• _Teks Bacaan_:
------------------------
Tujuan: Reliabilitas dan validitas kuesioner COHIP-SF 19 versi Bahasa Indonesia.
Metode: Dibuat berdasarkan pedoman proses adaptasi cross-cultural. Penelitian dilakukan pada 548 anak usia 12 - 15 tahun dari enam SMP Negeri di Jakarta yang dipilih secara acak. Tes psikometrik mencakup konsistensi internal, reliabilitas test-retest, validitas diskriminan, dan validitas konvergen.
Hasil: Mean usia subjek penelitian adalah 13,3 tahun (SD 0,9) dan 54% subjek penelitian merupakan perempuan. Mean COHIP-SF 19 adalah 57,8 (SD 8,8) dan mediannya adalah 58 (rentang 27 - 75). Konsistensi internal dan reliabilitas test-retest COHIP-SF 19 sangat baik dengan nilai Chronbach’s alpha 0,83 dan intra-class correlation coefficient (ICC) 0,81. Anak-anak dengan decay aktif, PUFA positif, rongga mulut tidak bersih, atau gingivitis memiliki skor COHIP-SF 19 yang lebih rendah secara signifikan (P ≤ 0,030). Korelasi antara skor COHIP-SF 19 dan masing-masing domain, dengan tingkat keparahan klinis dan penilaian diri terhadap kesehatan umum atau kesehatan rongga mulut setelah disesuaikan dengan usia, jenis kelamin, dan sekolah sangat rendah hingga rendah (│rs│ = 0,04 – 0,27, P ≤ 0,028).
Kesimpulan: COHIP-SF 19 versi Bahasa Indonesia berhasil dibuat untuk digunakan sebagai instrumen OHRQoL pada anak-anak usia sekolah di Indonesia. Konsistensi internal, reliabilitas test-retest, validitas diskriminan, dan validitas konvergen COHIP-SF 19 versi Bahasa Indonesia sudah dibuktikan.
------------------------
• _Daftar Data_:
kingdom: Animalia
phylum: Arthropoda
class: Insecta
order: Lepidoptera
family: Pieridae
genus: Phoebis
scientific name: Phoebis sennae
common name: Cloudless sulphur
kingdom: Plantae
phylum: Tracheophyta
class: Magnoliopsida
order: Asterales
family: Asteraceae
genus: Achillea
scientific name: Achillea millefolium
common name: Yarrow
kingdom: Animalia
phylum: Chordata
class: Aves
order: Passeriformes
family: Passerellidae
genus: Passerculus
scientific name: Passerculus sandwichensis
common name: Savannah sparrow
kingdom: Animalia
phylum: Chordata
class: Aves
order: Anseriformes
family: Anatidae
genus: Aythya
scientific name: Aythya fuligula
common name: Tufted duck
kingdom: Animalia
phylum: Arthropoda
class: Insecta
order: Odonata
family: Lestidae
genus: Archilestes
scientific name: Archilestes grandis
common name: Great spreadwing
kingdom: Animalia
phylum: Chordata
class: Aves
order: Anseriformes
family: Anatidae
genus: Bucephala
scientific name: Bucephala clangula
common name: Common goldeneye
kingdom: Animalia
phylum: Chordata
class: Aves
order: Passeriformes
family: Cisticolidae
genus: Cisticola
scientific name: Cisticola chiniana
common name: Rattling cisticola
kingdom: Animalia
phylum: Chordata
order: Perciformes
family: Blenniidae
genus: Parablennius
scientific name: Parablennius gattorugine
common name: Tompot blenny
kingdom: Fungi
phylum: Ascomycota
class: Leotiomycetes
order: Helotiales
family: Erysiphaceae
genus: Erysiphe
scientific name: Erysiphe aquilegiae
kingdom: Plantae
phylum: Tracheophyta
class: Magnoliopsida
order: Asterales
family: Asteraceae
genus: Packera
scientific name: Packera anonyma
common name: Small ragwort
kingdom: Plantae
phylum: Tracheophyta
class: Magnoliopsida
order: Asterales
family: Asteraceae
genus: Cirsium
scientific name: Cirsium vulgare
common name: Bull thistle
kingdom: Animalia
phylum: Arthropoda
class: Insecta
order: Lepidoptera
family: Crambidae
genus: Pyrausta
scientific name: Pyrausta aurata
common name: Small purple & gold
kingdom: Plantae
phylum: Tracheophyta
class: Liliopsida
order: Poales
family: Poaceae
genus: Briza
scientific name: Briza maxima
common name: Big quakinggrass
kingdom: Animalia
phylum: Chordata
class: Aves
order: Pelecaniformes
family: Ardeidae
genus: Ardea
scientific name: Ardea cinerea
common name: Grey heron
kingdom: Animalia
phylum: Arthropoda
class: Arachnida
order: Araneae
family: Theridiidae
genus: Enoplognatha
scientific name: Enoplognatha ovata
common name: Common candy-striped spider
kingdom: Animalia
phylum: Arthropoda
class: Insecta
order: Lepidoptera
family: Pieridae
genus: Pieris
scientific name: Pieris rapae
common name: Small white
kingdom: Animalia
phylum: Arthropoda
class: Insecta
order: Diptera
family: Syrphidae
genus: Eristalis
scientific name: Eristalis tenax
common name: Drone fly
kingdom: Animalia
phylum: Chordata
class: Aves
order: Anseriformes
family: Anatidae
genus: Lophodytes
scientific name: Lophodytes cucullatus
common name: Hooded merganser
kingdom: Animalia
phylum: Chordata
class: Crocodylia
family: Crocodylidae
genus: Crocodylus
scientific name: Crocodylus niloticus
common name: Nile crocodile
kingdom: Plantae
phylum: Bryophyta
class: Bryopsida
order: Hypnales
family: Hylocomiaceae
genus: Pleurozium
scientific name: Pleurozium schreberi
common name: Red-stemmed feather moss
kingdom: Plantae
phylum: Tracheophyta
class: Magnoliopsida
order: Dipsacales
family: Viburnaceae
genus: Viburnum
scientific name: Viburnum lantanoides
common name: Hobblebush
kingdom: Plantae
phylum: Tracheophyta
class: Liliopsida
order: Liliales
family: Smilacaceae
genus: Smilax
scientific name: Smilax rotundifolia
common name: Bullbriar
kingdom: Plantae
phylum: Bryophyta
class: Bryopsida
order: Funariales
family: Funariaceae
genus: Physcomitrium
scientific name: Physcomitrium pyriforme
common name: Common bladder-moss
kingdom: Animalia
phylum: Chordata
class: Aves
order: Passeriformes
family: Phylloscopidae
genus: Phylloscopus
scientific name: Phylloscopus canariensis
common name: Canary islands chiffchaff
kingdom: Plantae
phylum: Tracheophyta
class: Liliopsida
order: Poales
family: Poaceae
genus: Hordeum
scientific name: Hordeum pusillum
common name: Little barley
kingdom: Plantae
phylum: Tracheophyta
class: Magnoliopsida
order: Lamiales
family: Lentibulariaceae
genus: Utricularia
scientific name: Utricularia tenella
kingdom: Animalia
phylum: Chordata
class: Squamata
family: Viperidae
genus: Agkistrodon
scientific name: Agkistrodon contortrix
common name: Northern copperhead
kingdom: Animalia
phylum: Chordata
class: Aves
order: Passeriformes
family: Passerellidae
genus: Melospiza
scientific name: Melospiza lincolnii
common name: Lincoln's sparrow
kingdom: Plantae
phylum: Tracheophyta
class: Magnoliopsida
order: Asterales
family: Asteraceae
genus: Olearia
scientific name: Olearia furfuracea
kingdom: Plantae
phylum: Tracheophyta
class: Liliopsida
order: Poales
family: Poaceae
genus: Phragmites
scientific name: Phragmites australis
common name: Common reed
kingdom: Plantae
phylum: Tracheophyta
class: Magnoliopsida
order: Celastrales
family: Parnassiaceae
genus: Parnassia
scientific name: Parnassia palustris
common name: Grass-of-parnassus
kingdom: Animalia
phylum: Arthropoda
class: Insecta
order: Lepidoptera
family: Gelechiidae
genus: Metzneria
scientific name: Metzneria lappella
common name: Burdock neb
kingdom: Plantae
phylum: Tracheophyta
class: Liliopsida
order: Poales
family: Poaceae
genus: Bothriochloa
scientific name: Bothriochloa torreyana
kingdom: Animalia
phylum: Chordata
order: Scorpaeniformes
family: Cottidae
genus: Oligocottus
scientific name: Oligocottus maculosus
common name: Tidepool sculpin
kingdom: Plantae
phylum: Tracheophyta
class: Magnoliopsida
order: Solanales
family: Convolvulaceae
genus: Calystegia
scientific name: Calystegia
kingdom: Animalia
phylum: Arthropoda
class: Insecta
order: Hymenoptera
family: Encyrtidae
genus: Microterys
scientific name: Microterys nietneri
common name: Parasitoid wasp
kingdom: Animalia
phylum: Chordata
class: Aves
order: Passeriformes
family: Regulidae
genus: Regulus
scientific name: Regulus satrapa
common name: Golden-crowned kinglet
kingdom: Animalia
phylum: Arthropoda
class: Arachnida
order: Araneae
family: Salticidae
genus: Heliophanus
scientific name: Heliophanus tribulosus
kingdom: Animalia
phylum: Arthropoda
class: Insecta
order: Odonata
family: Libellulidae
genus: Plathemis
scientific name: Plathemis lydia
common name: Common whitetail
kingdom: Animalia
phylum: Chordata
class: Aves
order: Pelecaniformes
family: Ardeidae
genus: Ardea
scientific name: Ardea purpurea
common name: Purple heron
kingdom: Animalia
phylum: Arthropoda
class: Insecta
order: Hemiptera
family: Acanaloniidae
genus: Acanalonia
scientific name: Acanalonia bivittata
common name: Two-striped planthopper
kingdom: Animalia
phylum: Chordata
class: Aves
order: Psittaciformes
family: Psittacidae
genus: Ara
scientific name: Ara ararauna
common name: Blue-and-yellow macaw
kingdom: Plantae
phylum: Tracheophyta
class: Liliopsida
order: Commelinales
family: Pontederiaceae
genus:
------------------------
• _Tugas 1_: Kutiplah bagian abstrak tentang COHIP-SF 19 mulai dari "Kesimpulan: COHIP-SF 19" sampai dengan "Indonesia sudah dibuktikan.".
• _Tugas 2_: Terjemahkan kalimat berikut dari abstrak tentang COHIP-SF 19 ke dalam bahasa Inggris: "Mean usia subjek penelitian adalah 13,3 tahun (SD 0,9) dan 54% subjek penelitian merupakan perempuan."
• _Tugas 3_: Berdasarkan abstrak tentang COHIP-SF 19, jelaskan nilai apa yang menjadi dasar penilaian bahwa konsistensi internal dan reliabilitas test-retest kuesioner tersebut sangat baik.
Data di atas tidak digunakan dalam latihan ini.

• _Jawaban Latihan 1_:
Kesimpulan: COHIP-SF 19 versi Bahasa Indonesia berhasil dibuat untuk digunakan sebagai instrumen OHRQoL pada anak-anak usia sekolah di Indonesia. Konsistensi internal, reliabilitas test-retest, validitas diskriminan, dan validitas konvergen COHIP-SF 19 versi Bahasa Indonesia sudah dibuktikan.

• _Jawaban Latihan 2_: The mean age of the study subjects was 13.3 years (SD 0.9), and 54% of the study subjects were female.

• _Jawaban Latihan 3_: Konsistensi internal dan reliabilitas test-retest COHIP-SF 19 dinilai sangat baik karena nilai Chronbach’s alpha mencapai 0,83 dan nilai intra-class correlation coefficient (ICC) mencapai 0,81.